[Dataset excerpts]
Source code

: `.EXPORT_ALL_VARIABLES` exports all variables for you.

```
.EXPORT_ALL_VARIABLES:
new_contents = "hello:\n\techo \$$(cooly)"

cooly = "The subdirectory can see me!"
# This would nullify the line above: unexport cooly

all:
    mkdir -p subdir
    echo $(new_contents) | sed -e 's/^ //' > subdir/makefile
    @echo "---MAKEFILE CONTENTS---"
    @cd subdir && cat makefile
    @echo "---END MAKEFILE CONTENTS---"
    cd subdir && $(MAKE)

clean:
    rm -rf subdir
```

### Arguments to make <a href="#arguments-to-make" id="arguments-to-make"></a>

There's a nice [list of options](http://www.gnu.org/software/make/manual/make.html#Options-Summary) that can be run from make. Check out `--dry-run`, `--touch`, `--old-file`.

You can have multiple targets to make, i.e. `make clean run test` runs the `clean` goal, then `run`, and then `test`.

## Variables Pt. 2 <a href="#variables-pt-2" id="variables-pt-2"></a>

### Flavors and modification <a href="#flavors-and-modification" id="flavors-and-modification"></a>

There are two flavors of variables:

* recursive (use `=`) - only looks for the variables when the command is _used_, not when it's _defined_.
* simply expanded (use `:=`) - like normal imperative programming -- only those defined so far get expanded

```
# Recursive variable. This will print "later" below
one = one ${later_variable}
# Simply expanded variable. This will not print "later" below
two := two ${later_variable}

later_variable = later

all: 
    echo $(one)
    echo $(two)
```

==

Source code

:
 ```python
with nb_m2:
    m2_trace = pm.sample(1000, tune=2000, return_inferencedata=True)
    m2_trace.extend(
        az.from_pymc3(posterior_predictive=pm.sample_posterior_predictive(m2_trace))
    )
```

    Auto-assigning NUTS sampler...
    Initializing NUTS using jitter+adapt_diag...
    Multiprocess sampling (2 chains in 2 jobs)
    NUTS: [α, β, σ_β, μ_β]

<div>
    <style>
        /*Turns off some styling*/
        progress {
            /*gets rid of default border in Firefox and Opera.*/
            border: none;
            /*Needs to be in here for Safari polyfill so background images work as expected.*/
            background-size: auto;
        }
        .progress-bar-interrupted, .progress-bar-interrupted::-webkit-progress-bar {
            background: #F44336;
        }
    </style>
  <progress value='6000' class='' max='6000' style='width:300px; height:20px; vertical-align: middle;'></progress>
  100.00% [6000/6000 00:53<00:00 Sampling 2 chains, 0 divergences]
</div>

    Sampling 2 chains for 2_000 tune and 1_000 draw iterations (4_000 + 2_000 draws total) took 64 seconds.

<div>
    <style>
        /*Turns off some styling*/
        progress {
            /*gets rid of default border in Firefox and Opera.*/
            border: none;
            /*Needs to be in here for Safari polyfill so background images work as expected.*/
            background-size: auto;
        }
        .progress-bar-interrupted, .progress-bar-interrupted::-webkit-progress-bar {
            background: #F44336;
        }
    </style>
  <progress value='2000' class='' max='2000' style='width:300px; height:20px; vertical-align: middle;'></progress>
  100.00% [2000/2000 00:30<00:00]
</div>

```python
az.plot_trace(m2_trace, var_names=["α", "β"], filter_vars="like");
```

• [Task to complete]:
Among the lines above, return each one holding the string "flavors".

• [Written answer]:
### Flavors and modification <a href="#flavors-and-modification" id="flavors-and-modification"></a>
There are two flavors of variables:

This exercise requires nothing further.